=== Begin Enclosure ===
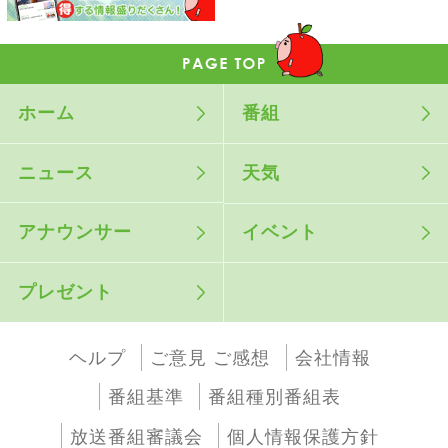
ホーム
番組
ニュース
天気
アナウンサー
イベント
プレゼント
ヘルプ
ご意見 ご感想
会社情報
番組基準
番組種別番組表
放送番組審議会
個人情報保護方針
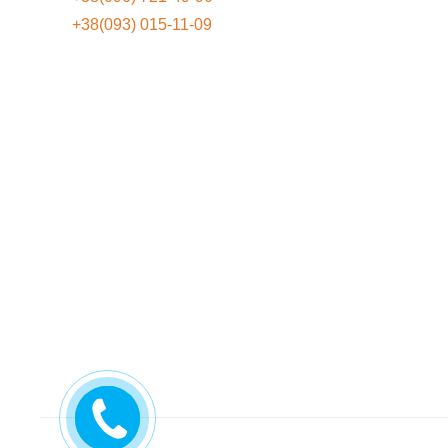
+38(093) 015-11-09
ПЕРЕДЗВОНІТЬ
МЕНІ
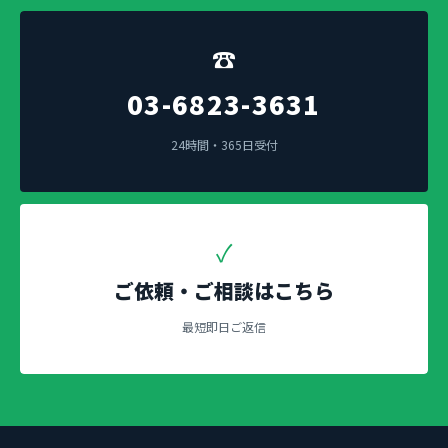
☎
03-6823-3631
24時間・365日受付
✓
ご依頼・ご相談はこちら
最短即日ご返信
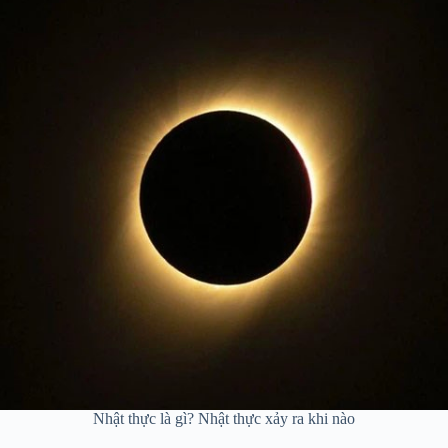
Nhật thực là gì? Nhật thực xảy ra khi nào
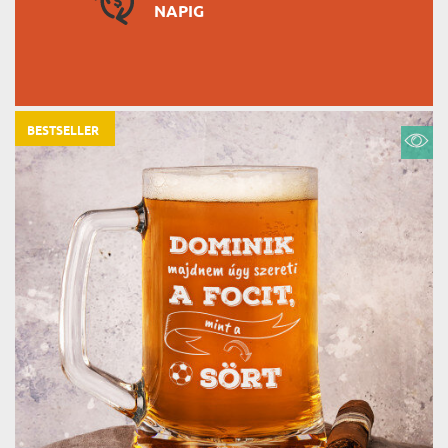
NAPIG
BESTSELLER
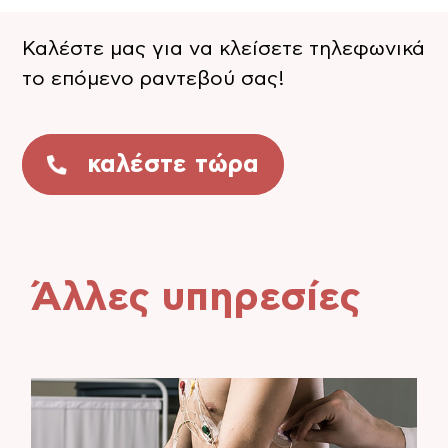
Καλέστε μας για να κλείσετε τηλεφωνικά
το επόμενο ραντεβού σας!
καλέστε τώρα
Άλλες υπηρεσίες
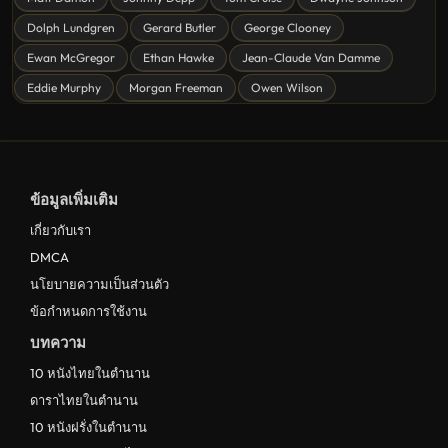
ดูหนังลึกลับ Mystery
Dolph Lundgren
Gerard Butler
George Clooney
Ewan McGregor
Ethan Hawke
Jean-Claude Van Damme
ดูหนังอนิเมชั่น Animation
Eddie Murphy
Morgan Freeman
Owen Wilson
ดูหนังไซไฟ Sci-Fi
ดูหนังครอบครัว Family
ดูหนังฝรั่งอังกฤษ UK
ข้อมูลเพิ่มเติม
ดูหนังญี่ปุ่น Japan
เกี่ยวกับเรา
ดูหนังไทย Thailand
DMCA
ดูหนังชีวประวัติ Biography
นโยบายความเป็นส่วนตัว
ข้อกำหนดการใช้งาน
ดูหนังเกาหลีใต้ South Korea
บทความ
ระทึกขวัญ
10 หนังไทยในตำนาน
ตลก
ดาราไทยในตำนาน
ดูหนังจีน China
10 หนังฝรั่งในตำนาน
=== End Enclosure ===
What you will do: Copy out the listing above in full and keep the pictures out.

Answer box:
ホーム
番組
ニュース
天気
アナウンサー
イベント
プレゼント
ヘルプ
ご意見 ご感想
会社情報
番組基準
番組種別番組表
放送番組審議会
個人情報保護方針
+38(093) 015-11-09
ПЕРЕДЗВОНІТЬ
МЕНІ
☎
03-6823-3631
24時間・365日受付
✓
ご依頼・ご相談はこちら
最短即日ご返信
Nhật thực là gì? Nhật thực xảy ra khi nào
NAPIG
BESTSELLER
Καλέστε μας για να κλείσετε τηλεφωνικά
το επόμενο ραντεβού σας!
καλέστε τώρα
Άλλες υπηρεσίες
ดูหนังลึกลับ Mystery
Dolph Lundgren
Gerard Butler
George Clooney
Ewan McGregor
Ethan Hawke
Jean-Claude Van Damme
ดูหนังอนิเมชั่น Animation
Eddie Murphy
Morgan Freeman
Owen Wilson
ดูหนังไซไฟ Sci-Fi
ดูหนังครอบครัว Family
ดูหนังฝรั่งอังกฤษ UK
ข้อมูลเพิ่มเติม
ดูหนังญี่ปุ่น Japan
เกี่ยวกับเรา
ดูหนังไทย Thailand
DMCA
ดูหนังชีวประวัติ Biography
นโยบายความเป็นส่วนตัว
ข้อกำหนดการใช้งาน
ดูหนังเกาหลีใต้ South Korea
บทความ
ระทึกขวัญ
10 หนังไทยในตำนาน
ตลก
ดาราไทยในตำนาน
ดูหนังจีน China
10 หนังฝรั่งในตำนาน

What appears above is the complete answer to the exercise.